On est ici dans la malhonnêteté politique caricaturale.  Elle est parfaitement acceptée. Le mensonge politique en matière de fiscalité est tout à fait normal en France et les manipulations de l’opinion sont constantes. On en trouvera la preuve dans une sortie étrange de la présentatrice  blondinette du journal de TF1 qui tout à coup, sans aucune raison d’actualité, sans transition, éructe deux phrases : la hausse des impôts à Paris n’est pas celle qu’on a dite ; les taux sont les plus bas de France. Cela venait comme un cheveu sur la soupe.   Il est vrai que ce perroquet ridicule est classée journaliste et qu’elle bénéficie ainsi de niches fiscales très privilégiées.  Une rédaction de droite  qui tient le maximum d’audience  télévisée cautionne ainsi  le maire de gauche  le plus catastrophique et le plus cynique que la Capitale ait jamais eu.   Ici et maintenant !
 
Le principe correct de finance publique devrait être d’aligner les dépenses sur la croissance  avec un taux de hausse aussi proche que possible du trend.  On gommerait ainsi les effets  pervers signalés.  Cela n’a jamais été fait depuis 1945 !  La France est glorieusement parvenue à se glisser dans le top 3 des pays où les prélèvements sont les plus forts tout en accumulant les déficits de tout genre (balance commerciale, budget, endettement).  

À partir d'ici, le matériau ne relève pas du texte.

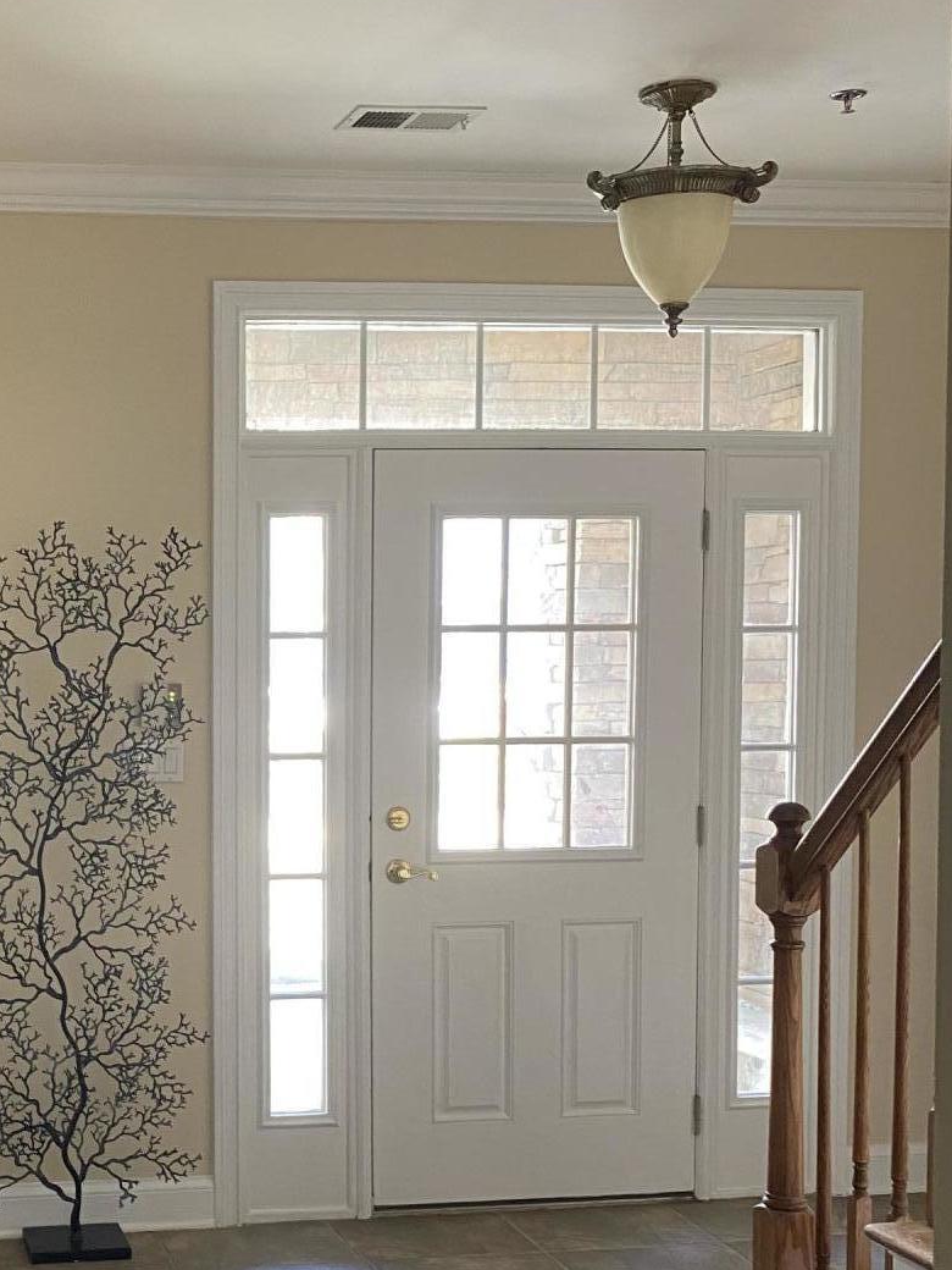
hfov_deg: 28.0
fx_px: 1833
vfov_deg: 38.0
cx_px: 93
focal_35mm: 50
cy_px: 794
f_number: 1.8
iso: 250
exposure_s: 1/60
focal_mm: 4.25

Tout en quittant le peloton de tête des pays en croissance.  La bêtise a son prix.  Nous sommes en tête pour le chômage des jeunes, des femmes, des vieux, des immigrés, en un mot des faibles  entrant sur le marché du travail.  Nos administrations sont presque toutes en grave difficulté, voire pour certaines effondrées.  La sécurité sociale est en faillite.

Si la France, une fois de plus, augmente les impôts au sortir de la crise actuelle, pour pouvoir  pérenniser le niveau de dépenses publiques  intolérable atteint,  elle sortira de l’histoire.

Il vaudrait peut être mieux comprendre et  tirer définitivement  les enseignements de la loi d’airain  dont on parle.  Elle est au cœur de l’avenir de la Nation.  Et elle s’impose à tous les partis.

Didier Dufau pour le cercle des économistes E-toile.